I wanted to double down on human creation too, like our audio narration feature. As I blogged at the time:
What struck me as particularly relevant now as we’re about to be swamped with AI-generated content is that there’s no substitute for the human voice. I don’t just mean that an actual recording is better than a synthetic voice. I also mean that things that are created by humans will increasingly be sought out.
We want to see the personal side of someone, not just the polished brand. We want to see the imperfect, the creative, the emotion. We want authenticity.
That was about a year and a half ago. The tech world is changing very quickly. Everything feels a little chaotic.
This year that early approach we had for AI will continue, but I want to experiment more, within some constraints. I’m focused on striking the right balance: sticking to our principles of human curation over algorithmic ranking, while still building genuinely useful features that help people use their time well.
You will never see an infinite “for you”-style timeline in Micro.blog. Those interfaces are designed to increase engagement, often to fuel ad-based platforms. We honestly do not care about engagement.
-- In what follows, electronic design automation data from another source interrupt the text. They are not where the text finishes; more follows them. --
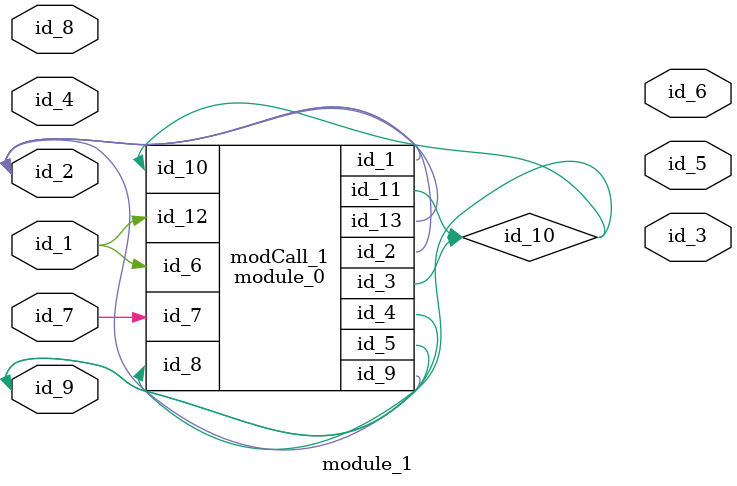
<source format=v>
module module_0 (
    id_1,
    id_2,
    id_3,
    id_4,
    id_5,
    id_6,
    id_7,
    id_8,
    id_9,
    id_10,
    id_11,
    id_12,
    id_13
);
  inout wire id_13;
  input wire id_12;
  output wire id_11;
  input wire id_10;
  inout wire id_9;
  input wire id_8;
  input wire id_7;
  input wire id_6;
  inout wire id_5;
  inout wire id_4;
  inout wire id_3;
  inout wire id_2;
  inout wire id_1;
endmodule
module module_1 (
    id_1,
    id_2,
    id_3,
    id_4,
    id_5,
    id_6,
    id_7,
    id_8,
    id_9
);
  inout wire id_9;
  input wire id_8;
  inout wire id_7;
  output wire id_6;
  output wire id_5;
  input wire id_4;
  output wire id_3;
  inout wire id_2;
  input wire id_1;
  wire id_10;
  module_0 modCall_1 (
      id_2,
      id_2,
      id_10,
      id_9,
      id_9,
      id_1,
      id_7,
      id_10,
      id_2,
      id_10,
      id_10,
      id_1,
      id_2
  );
  wire id_11;
endmodule

</source>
It would certainly help the business to keep pulling people in, with unread counts and recommending popular users, but the cost is too great for me. I don’t want to build software that begs for attention.
So here’s what I’m thinking. We are all overwhelmed right now with the news and the flood of social posts that highlight the divisive more than the beautiful. Let’s not add to that. I think there’s an opportunity to use AI in a few new areas:
- In writing, giving users an extra sanity check on grammar or typos. Supporting human bloggers, not replacing them.
- In catching up with blog posts you’ve missed, for example in an RSS reader. Giving people more time to read the long-form posts they care about.
- In our admin backend, helping us find posts we can feature for the community, and to flag inappropriate posts.
There are a million things AI could do. Personally I’m using it more and more. But for Micro.blog, having a small set of pillars that we can build around will keep us grounded. It will keep us centered on users instead of lost in the weeds of everything that is technically possible.